» DIRECTIONS FOR THIS TASK:
Everything from the line containing "Rendered at 1275 by 1650 pixels." through the end of the data below should be copied exactly, with no other lines.

» THE INPUT:
————

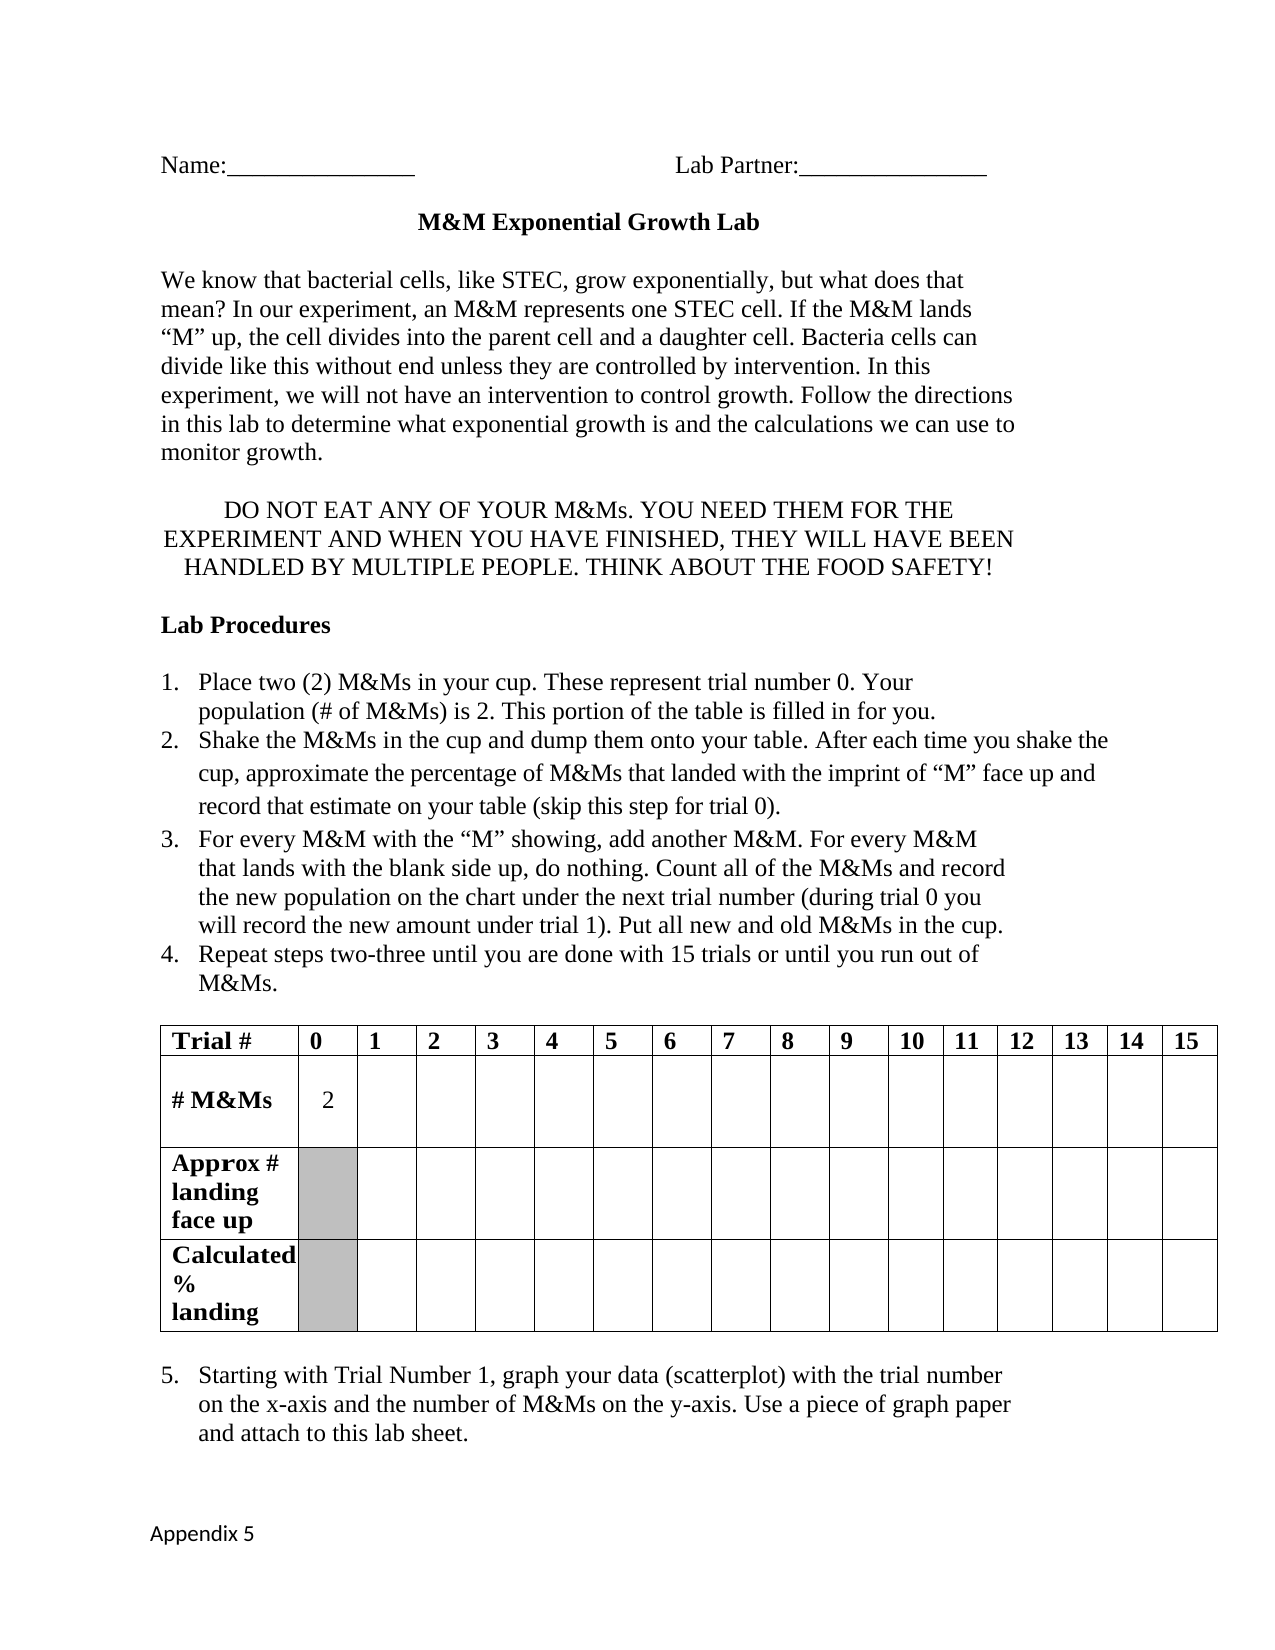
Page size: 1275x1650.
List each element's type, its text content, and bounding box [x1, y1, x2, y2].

text DO NOT EAT ANY OF YOUR M&Ms. YOU NEED THEM FOR THE EXPERIMENT AND WHEN YOU HAVE FINISHED, THEY WILL HAVE BEEN HANDLED BY MULTIPLE PEOPLE. THINK ABOUT THE FOOD SAFETY! [161, 495, 1017, 581]
table_cell [1163, 1148, 1217, 1239]
table_cell [1108, 1148, 1162, 1239]
table_cell [653, 1240, 711, 1331]
table_cell [299, 1240, 357, 1331]
table_cell # M&Ms [161, 1056, 298, 1147]
list Place two (2) M&Ms in your cup. These represent trial number 0. Your population (# of M&Ms) is 2. This portion of the table is filled in for you. [161, 667, 1017, 725]
table_header 0 [299, 1026, 357, 1055]
table_cell [1163, 1240, 1217, 1331]
table_cell [476, 1240, 534, 1331]
table_cell [299, 1148, 357, 1239]
table_cell [889, 1056, 943, 1147]
table_header 2 [417, 1026, 475, 1055]
list Starting with Trial Number 1, graph your data (scatterplot) with the trial number on the x-axis and the number of M&Ms on the y-axis. Use a piece of graph paper and attach to this lab sheet. [161, 1361, 1017, 1447]
table_header 4 [535, 1026, 593, 1055]
table_header 6 [653, 1026, 711, 1055]
table_cell [358, 1148, 416, 1239]
table_cell [712, 1056, 770, 1147]
table_header 12 [998, 1026, 1052, 1055]
table_cell Approx # landing face up [161, 1148, 298, 1239]
table_header 9 [830, 1026, 888, 1055]
table_cell [535, 1240, 593, 1331]
table_header 1 [358, 1026, 416, 1055]
table_cell [594, 1240, 652, 1331]
table_header 10 [889, 1026, 943, 1055]
table_cell [1053, 1056, 1107, 1147]
table_header 13 [1053, 1026, 1107, 1055]
table_cell [830, 1056, 888, 1147]
table_cell 2 [299, 1056, 357, 1147]
table_header 14 [1108, 1026, 1162, 1055]
table_cell [358, 1240, 416, 1331]
table_cell [830, 1148, 888, 1239]
table_cell [712, 1240, 770, 1331]
table_cell [889, 1240, 943, 1331]
table_cell [1053, 1240, 1107, 1331]
list For every M&M with the “M” showing, add another M&M. For every M&M that lands with the blank side up, do nothing. Count all of the M&Ms and record the new population on the chart under the next trial number (during trial 0 you will record the new amount under trial 1). Put all new and old M&Ms in the cup. [161, 824, 1017, 939]
table_header 7 [712, 1026, 770, 1055]
table_header 5 [594, 1026, 652, 1055]
table_cell [1108, 1240, 1162, 1331]
table_cell [712, 1148, 770, 1239]
table_cell [594, 1056, 652, 1147]
text Lab Procedures [161, 610, 1017, 639]
table_cell [771, 1148, 829, 1239]
table_cell [944, 1240, 997, 1331]
list Repeat steps two-three until you are done with 15 trials or until you run out of M&Ms. [161, 939, 1017, 997]
table_cell [944, 1056, 997, 1147]
table_cell [417, 1056, 475, 1147]
text M&M Exponential Growth Lab [161, 207, 1017, 236]
table_cell [535, 1056, 593, 1147]
table_header 8 [771, 1026, 829, 1055]
table_cell [476, 1148, 534, 1239]
table_cell [653, 1148, 711, 1239]
table_cell [653, 1056, 711, 1147]
table_cell [1053, 1148, 1107, 1239]
table_cell [771, 1056, 829, 1147]
table_cell [889, 1148, 943, 1239]
table_header 11 [944, 1026, 997, 1055]
table_cell [998, 1240, 1052, 1331]
table_cell [998, 1056, 1052, 1147]
table_cell [476, 1056, 534, 1147]
table_header 15 [1163, 1026, 1217, 1055]
list Shake the M&Ms in the cup and dump them onto your table. After each time you shake the cup, approximate the percentage of M&Ms that landed with the imprint of “M” face up and record that estimate on your table (skip this step for trial 0). [161, 725, 1125, 820]
table_cell [830, 1240, 888, 1331]
table_cell [1163, 1056, 1217, 1147]
table_cell [417, 1240, 475, 1331]
text We know that bacterial cells, like STEC, grow exponentially, but what does that mean? In our experiment, an M&M represents one STEC cell. If the M&M lands “M” up, the cell divides into the parent cell and a daughter cell. Bacteria cells can divide like this without end unless they are controlled by intervention. In this experiment, we will not have an intervention to control growth. Follow the directions in this lab to determine what exponential growth is and the calculations we can use to monitor growth. [161, 265, 1017, 466]
table_cell [535, 1148, 593, 1239]
text Name:_______________ Lab Partner:_______________ [160, 150, 1017, 179]
table_cell [998, 1148, 1052, 1239]
table_cell [944, 1148, 997, 1239]
table_cell [417, 1148, 475, 1239]
table_cell [358, 1056, 416, 1147]
table_cell [594, 1148, 652, 1239]
table_cell [1108, 1056, 1162, 1147]
table_cell [771, 1240, 829, 1331]
table_header Trial # [161, 1026, 298, 1055]
table_cell Calculated % landing face up [161, 1240, 298, 1331]
table_header 3 [476, 1026, 534, 1055]
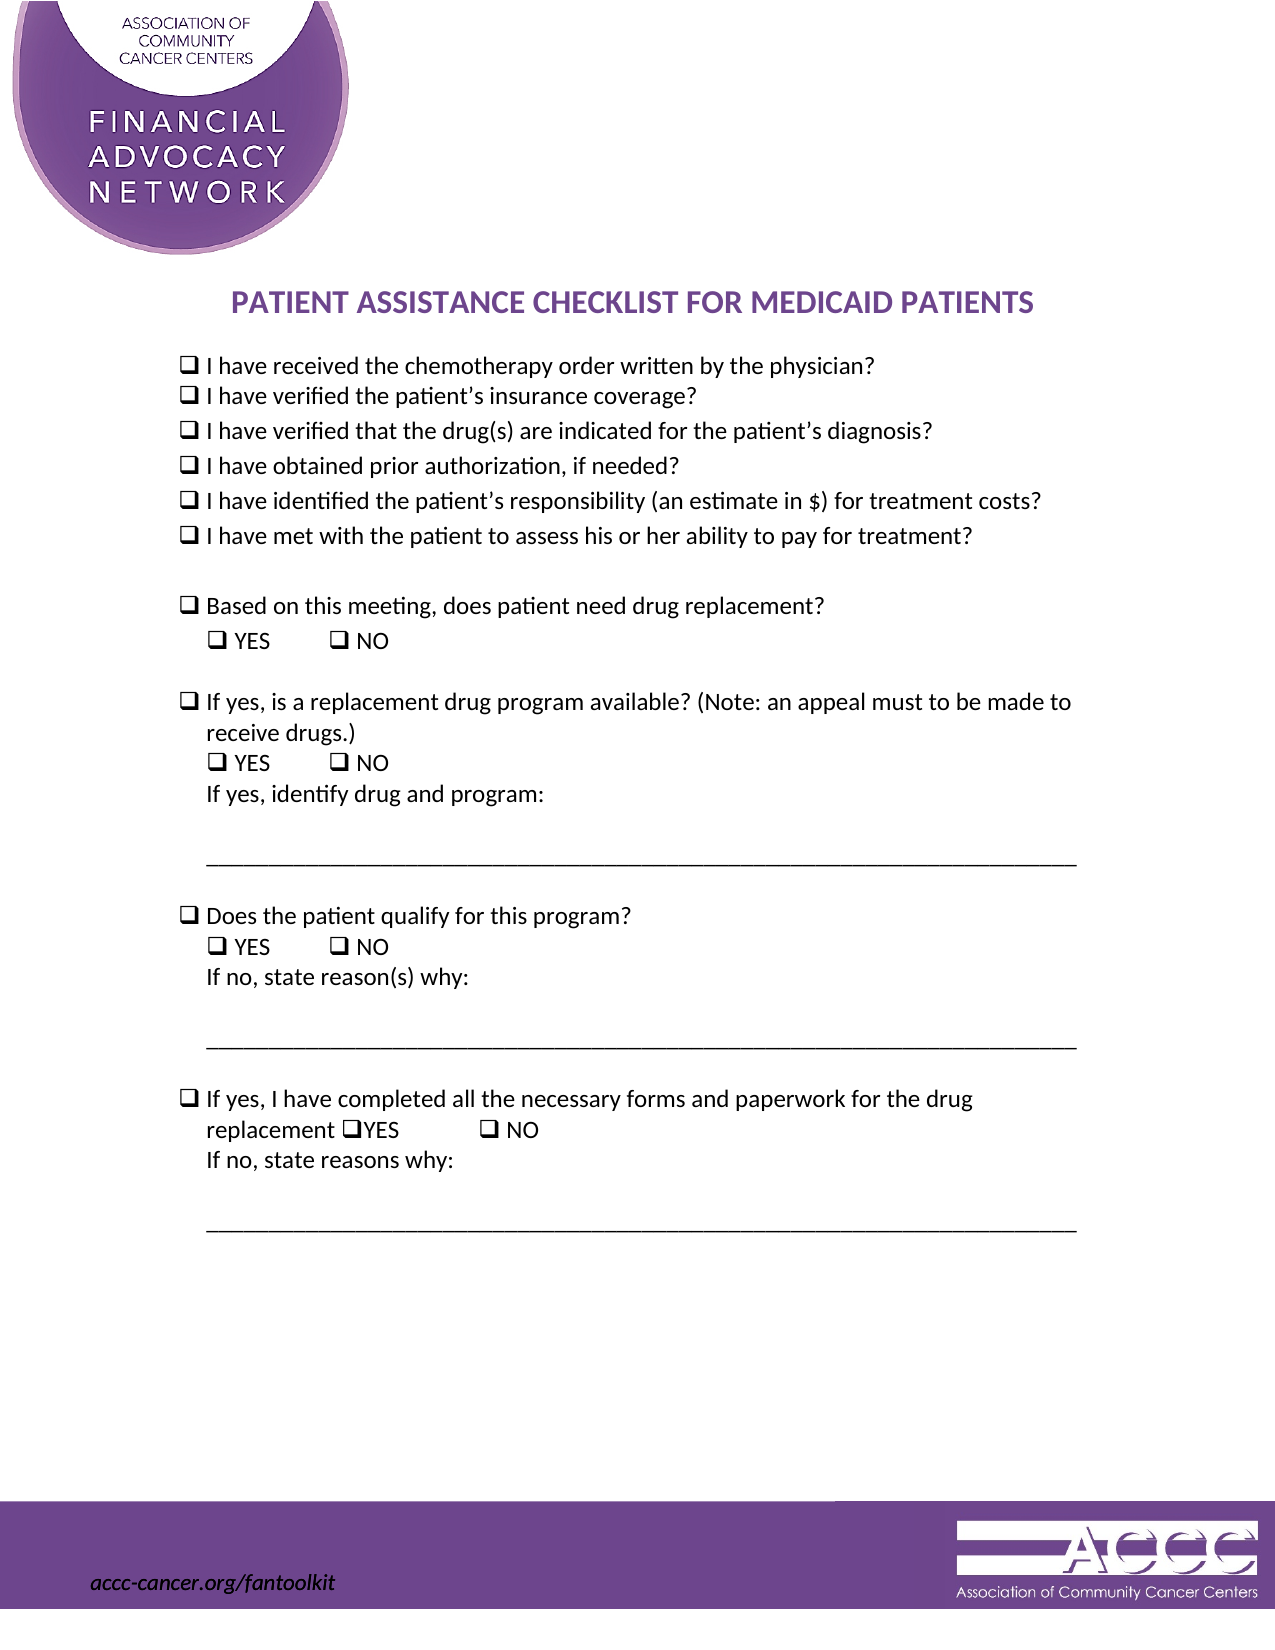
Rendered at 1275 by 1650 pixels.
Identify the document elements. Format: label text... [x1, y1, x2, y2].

————

» ANSWER AREA:
Rendered at 1275 by 1650 pixels.
Identify the document elements. Format: label text... [x1, y1, x2, y2].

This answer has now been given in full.